Rammentai il caso di Savona, che sarà presto ingentilita da tre grattacieli: una torre e un crescent progettati dall'architetto catalano Ricardo Bofill e il «faro ricurvo» ideato da Massimiliano Fuksas, un bananone luminoso alto 120 metri a strapiombo sul mare. En passant, citai anche lo scandalo di Rapallo, che rischia di essere «ri-rapallizzata» con operazioni immobiliari nello splendido borgo di San Michele di Pagana, uno dei pochi scampati alla cementificazione selvaggia del dopoguerra: «la Repubblica» aveva appena svelato un'inchiesta della Procura di Chiavari, incuriosita dalla presenza dei figli del sindaco di destra Ezio Armando Capurro, detto «il Berlusconi del Tigullio», nell'immobiliare che aveva acquistato le aree su cui stava per sorgere un hotel a 4 stelle sebbene lo stesso Comune le considerasse inedificabili (trovai irresistibile, fra l'altro, che Capurro portasse lo stesso nome del simpatico truffatore interpretato da Totò ne I due marescialli con Vittorio De Sica).

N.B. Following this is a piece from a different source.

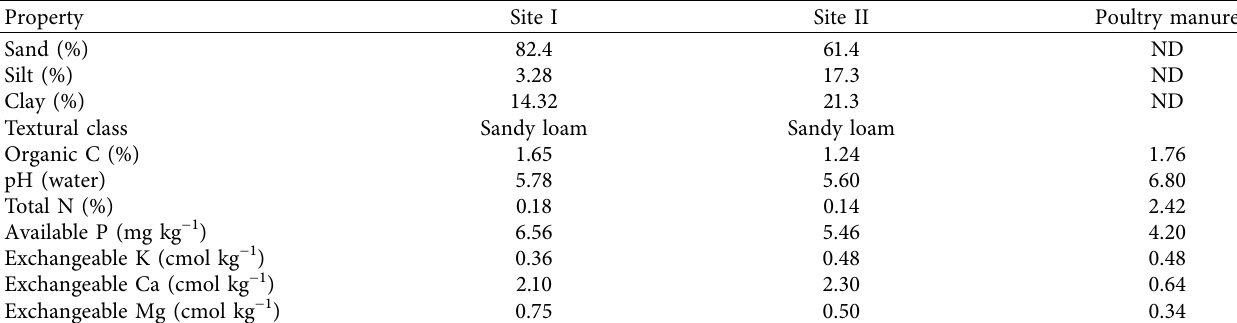
Table 1: Initial soil characteristics at the sites before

La mia rubrica su «l'Unità» si concludeva con un espediente retorico, tra il beffardo e il provocatorio: «Ce n'è abbastanza per prevedere che, alla fine dei lavori, il paesaggio ligure ne uscirà, se non sfigurato, ampiamente modificato. E c'era da immaginare che l'inchiesta uscita su "MicroMega" suscitasse dibattiti, polemiche e soprattutto smentite dalla giunta regionale. Niente di tutto questo. Silenzio di tomba. Nessuna smentita nemmeno sulla presunta "pax burlandiana", cioè sul ruolo decisivo di molti esponenti della sinistra ligure e sugli strani trasversalismi fra comuni di destra e di sinistra interessati ai progetti. Forse gli amministratori regionali erano troppo impegnati in altre faccende, per leggere la lunga inchiesta di "MicroMega" e per rispondere. Per questo l'abbiamo riassunta su "l'Unità": nella speranza che qualcuno ci dica che è stato tutto un brutto sogno, e che non è vero niente».

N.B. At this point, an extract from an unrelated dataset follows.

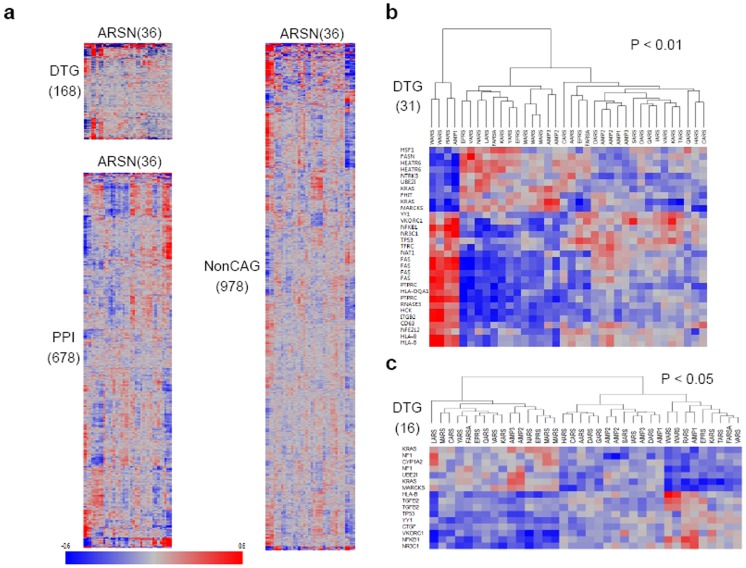
Correlation patterns of 23 ARSs and AIMPs to three different genesets.(a) We identified 846 resulting probe sets including 168 DTGs and 678 PPIs that can directly interact with ARSN using 254 GBM affymetrix U133plus2 microarray dataset in TCGA. For the comparison, we also selected 978 probe sets among 1874 nonCAGs. To understand ARSN-DTGs/PPIs/nonCAGs interactions and visualize the relationship between genesets, a correlation map was made on the basis of their correlation levels with each set. The probe sets are presented in matrix format, where rows represent individual genes of DTGs, PPIs, and nonCAGs, respectively, and columns represent each gene of ARSN. Each cell in the matrix represents the correlation level of a gene in an ARSN. Red color indicates that the gene tends to be up or down-regulated together; Blue color indicates the opposite tendency (The darker, the stronger the association between two genes). (b) Hierarchical clustering analysis showed that ARSN were shared by three groups with 31 DTGs (FDR <0.005). 31 DTGs were generated on a supervised hierarchical clustering analysis. (c) Hierarchical clustering of ARSN based on the 16 DTGs based on nonlinear association between two gene expression sets. 16 DTGs were correlated with three subgroups of ARSN.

L'articolo uscì il 30 agosto 2006. Sto ancora aspettando una risposta, un cenno, una parola. Niente. Nemmeno ai lettori de «l'Unità» il compagno Burlando ritenne di dovere delle spiegazioni. Non pervenuto. Lui, del resto, preferisce rivolgersi direttamente agli editori per lamentarsi dei giornalisti che lo criticano. Ama le scorciatoie. Come quando fu sorpreso in auto mentre imboccava in contromano una superstrada e, fermato dalla polizia, estrasse pure il tesserino di ex parlamentare, peraltro scaduto.

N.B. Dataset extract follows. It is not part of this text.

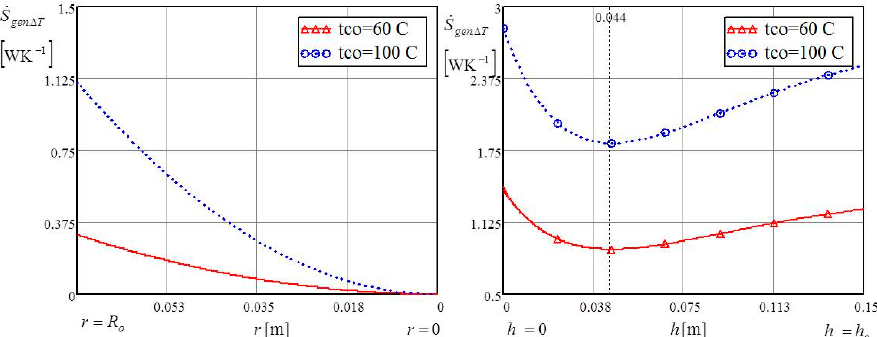
Figure 9. The thermal entropy of the individual influence of the bottom and the vertical annular channel. The minimum of the thermal entropy 0.044 m from the bottom. This was the same position for both test temperatures of 60 °C and 100 °C. The reason for the existence of the minimum thermal entropy in the annular channel was that the liquid temperature and the wall temperature of the annular channel rose in the same direction. Thus, closer to the bottom, the liquid temperature )( hT )( hT both increased towards bottom temperature 1 c additionally rose from the heat impact of the bottom at constant temperature liquid exited the cylindrical cavity with temperature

Nel frattempo Preve e Sansa hanno continuato a scavare in quella lingua di terra che rischia di diventare la nostra Striscia di Gaza, senza bombe ma tutta asfalto e cemento. Con meno abitanti (caleranno di centomila unità nei prossimi vent'anni), ma con più case, più auto, più barche, più turisti (ancora!) e più arresti per tangenti e gare truccate. Ne è nato questo bel libro, scritto con precisione e amore non solo per i dettagli, ma anche per la terra di Liguria devastata da orde di predatori indigeni e importati da fuori. Che non sono però i tamarri da spiaggia libera armati di stereo in spalla e tovaglia di spugna. Sono politici, amministratori, architetti, costruttori, speculatori, immobiliaristi, qualche mafioso, col contorno delle immancabili cooperative rosse che non mancano mai per garantire la mancanza di opposizione a sinistra. Non a caso, alle ultime elezioni politiche, per la prima volta dalla Liberazione il centrodestra ha scavalcato il centrosinistra, violando una delle ultime roccaforti «rosse» considerate inespugnabili e puntualmente espugnata.
Non ci sono soltanto storie di ordinario malaffare e straordinaria speculazione, in Il partito del cemento. Ma anche racconti ai confini della realtà, come quello dei medici che posano in gruppo con lo sgovernatore Burlando in un memorabile calendario e poi si ritrovano quasi tutti promossi a primari. E c'è soprattutto la nostalgia per una terra povera ma bella, che un tempo attirava uomini di cultura da tutto il mondo, da Marguerite Duras a Ernest Hemingway, e oggi calamita palazzinari e professionisti del brutto, sempre più rinomata per la malapolitica e per le retate di colletti bianchi. Anzi, sporchi.